Gridstack Pro: Positioned to Qualify for the Domestic Content Bonus

Fluence’s proactive and intentional supply chain regionalization and development of the Fluence Pack positioned us well to drive the benefits of the IRA to our customers.  

In October, we announced the launch of Gridstack Pro, an advanced energy storage solution built for the next era of utility-scale projects. Gridstack Pro utilizes the Fluence Pack. For the U.S. market, the Fluence Pack will be available with U.S.-manufactured battery cells and modules. This positions Gridstack Pro as one of the first energy storage solutions to qualify for the 10% ITC domestic content bonus under the IRA. Gridstack Pro adds a new offer to the Fluence Product Catalog, meeting emerging customer needs in a fast-growing market. The solution allows Fluence to maximize our scale across the supply chain and best serve customers through the highest degree of battery flexibility, while delivering consistent performance and full system-level safety. 

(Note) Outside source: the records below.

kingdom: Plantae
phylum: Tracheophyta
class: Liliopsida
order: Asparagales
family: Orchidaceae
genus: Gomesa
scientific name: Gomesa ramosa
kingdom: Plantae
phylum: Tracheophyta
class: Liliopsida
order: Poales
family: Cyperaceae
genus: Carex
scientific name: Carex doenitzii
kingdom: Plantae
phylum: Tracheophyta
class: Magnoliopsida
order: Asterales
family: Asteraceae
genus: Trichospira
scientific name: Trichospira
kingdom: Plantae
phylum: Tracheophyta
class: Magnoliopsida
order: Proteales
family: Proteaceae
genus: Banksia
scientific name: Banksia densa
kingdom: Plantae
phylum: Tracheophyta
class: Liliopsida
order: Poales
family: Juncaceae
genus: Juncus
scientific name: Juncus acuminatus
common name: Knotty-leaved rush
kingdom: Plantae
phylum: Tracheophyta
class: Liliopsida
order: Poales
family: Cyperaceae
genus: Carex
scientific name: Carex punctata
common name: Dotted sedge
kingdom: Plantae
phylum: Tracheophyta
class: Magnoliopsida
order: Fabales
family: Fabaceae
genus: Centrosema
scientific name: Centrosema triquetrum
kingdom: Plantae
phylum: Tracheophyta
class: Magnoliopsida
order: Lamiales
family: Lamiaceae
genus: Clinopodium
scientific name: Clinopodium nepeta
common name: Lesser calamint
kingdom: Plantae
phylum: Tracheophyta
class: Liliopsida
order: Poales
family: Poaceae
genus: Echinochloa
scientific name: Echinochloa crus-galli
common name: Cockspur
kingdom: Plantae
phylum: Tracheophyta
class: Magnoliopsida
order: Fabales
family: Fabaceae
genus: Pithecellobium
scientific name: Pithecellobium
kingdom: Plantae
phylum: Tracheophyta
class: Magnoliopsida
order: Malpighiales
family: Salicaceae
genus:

Turning back to the IRA and its historic significance, its initial results are promising. Just a year after it passed, more than $110 billion has already been announced in new clean energy manufacturing investments. Through the launch of Gridstack Pro, Fluence is excited to help our customers capture the benefits of the domestic content bonus. Even more, we will continue doing the work needed to maintain a flexible and secure supply chain to ensure we remain a trusted partner for our customers around the world.